:: Task item ::
The word "рынок" marks the lines to find; copy every such line from the data below.
*** Block opens ***
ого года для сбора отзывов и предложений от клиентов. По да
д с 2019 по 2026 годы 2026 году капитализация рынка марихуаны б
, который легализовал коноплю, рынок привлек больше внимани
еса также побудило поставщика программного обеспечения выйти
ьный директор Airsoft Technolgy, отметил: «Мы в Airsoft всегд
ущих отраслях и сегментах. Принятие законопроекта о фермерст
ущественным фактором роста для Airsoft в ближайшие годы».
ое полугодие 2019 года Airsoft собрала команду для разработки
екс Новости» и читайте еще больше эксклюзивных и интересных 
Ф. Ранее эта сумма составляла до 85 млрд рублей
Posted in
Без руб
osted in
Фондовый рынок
*** Block closes ***
:: Written response ::
, который легализовал коноплю, рынок привлек больше внимани
Фондовый рынок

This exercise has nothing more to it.